### Action item
Here the job is to restate every entry word for word.

━━━━━━

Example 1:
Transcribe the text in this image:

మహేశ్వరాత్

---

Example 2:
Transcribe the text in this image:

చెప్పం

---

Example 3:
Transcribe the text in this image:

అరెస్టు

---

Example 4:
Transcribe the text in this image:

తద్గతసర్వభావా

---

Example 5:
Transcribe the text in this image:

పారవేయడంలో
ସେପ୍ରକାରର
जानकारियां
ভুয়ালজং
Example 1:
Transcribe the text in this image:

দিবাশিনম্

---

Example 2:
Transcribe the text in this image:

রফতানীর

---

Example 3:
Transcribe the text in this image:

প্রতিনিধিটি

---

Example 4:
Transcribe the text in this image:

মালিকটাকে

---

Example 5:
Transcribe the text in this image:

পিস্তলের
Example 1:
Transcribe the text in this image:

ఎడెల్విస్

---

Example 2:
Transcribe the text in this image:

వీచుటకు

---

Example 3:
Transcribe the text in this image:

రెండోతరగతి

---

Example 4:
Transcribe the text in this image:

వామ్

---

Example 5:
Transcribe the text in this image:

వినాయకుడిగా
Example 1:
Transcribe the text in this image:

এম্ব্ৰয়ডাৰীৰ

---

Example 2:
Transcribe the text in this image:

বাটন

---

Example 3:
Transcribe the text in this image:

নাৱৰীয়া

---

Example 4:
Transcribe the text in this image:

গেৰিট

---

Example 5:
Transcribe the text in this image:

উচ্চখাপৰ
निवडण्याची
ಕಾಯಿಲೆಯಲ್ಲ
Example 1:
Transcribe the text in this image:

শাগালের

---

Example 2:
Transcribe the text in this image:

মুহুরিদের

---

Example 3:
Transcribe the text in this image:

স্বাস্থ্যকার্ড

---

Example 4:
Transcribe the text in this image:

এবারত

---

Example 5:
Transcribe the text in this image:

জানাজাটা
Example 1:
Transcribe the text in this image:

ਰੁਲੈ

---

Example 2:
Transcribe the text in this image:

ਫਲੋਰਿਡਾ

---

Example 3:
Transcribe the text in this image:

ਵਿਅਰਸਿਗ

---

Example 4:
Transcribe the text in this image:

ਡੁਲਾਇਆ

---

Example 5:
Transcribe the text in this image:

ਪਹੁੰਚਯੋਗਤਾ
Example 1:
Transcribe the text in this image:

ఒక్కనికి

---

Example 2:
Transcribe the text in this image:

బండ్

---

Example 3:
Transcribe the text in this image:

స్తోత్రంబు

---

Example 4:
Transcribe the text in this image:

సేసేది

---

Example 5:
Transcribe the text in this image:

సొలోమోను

━━━━━━

### Finished task
Example 1:
Transcribe the text in this image:

మహేశ్వరాత్

---

Example 2:
Transcribe the text in this image:

చెప్పం

---

Example 3:
Transcribe the text in this image:

అరెస్టు

---

Example 4:
Transcribe the text in this image:

తద్గతసర్వభావా

---

Example 5:
Transcribe the text in this image:

పారవేయడంలో
ସେପ୍ରକାରର
जानकारियां
ভুয়ালজং
Example 1:
Transcribe the text in this image:

দিবাশিনম্

---

Example 2:
Transcribe the text in this image:

রফতানীর

---

Example 3:
Transcribe the text in this image:

প্রতিনিধিটি

---

Example 4:
Transcribe the text in this image:

মালিকটাকে

---

Example 5:
Transcribe the text in this image:

পিস্তলের
Example 1:
Transcribe the text in this image:

ఎడెల్విస్

---

Example 2:
Transcribe the text in this image:

వీచుటకు

---

Example 3:
Transcribe the text in this image:

రెండోతరగతి

---

Example 4:
Transcribe the text in this image:

వామ్

---

Example 5:
Transcribe the text in this image:

వినాయకుడిగా
Example 1:
Transcribe the text in this image:

এম্ব্ৰয়ডাৰীৰ

---

Example 2:
Transcribe the text in this image:

বাটন

---

Example 3:
Transcribe the text in this image:

নাৱৰীয়া

---

Example 4:
Transcribe the text in this image:

গেৰিট

---

Example 5:
Transcribe the text in this image:

উচ্চখাপৰ
निवडण्याची
ಕಾಯಿಲೆಯಲ್ಲ
Example 1:
Transcribe the text in this image:

শাগালের

---

Example 2:
Transcribe the text in this image:

মুহুরিদের

---

Example 3:
Transcribe the text in this image:

স্বাস্থ্যকার্ড

---

Example 4:
Transcribe the text in this image:

এবারত

---

Example 5:
Transcribe the text in this image:

জানাজাটা
Example 1:
Transcribe the text in this image:

ਰੁਲੈ

---

Example 2:
Transcribe the text in this image:

ਫਲੋਰਿਡਾ

---

Example 3:
Transcribe the text in this image:

ਵਿਅਰਸਿਗ

---

Example 4:
Transcribe the text in this image:

ਡੁਲਾਇਆ

---

Example 5:
Transcribe the text in this image:

ਪਹੁੰਚਯੋਗਤਾ
Example 1:
Transcribe the text in this image:

ఒక్కనికి

---

Example 2:
Transcribe the text in this image:

బండ్

---

Example 3:
Transcribe the text in this image:

స్తోత్రంబు

---

Example 4:
Transcribe the text in this image:

సేసేది

---

Example 5:
Transcribe the text in this image:

సొలోమోను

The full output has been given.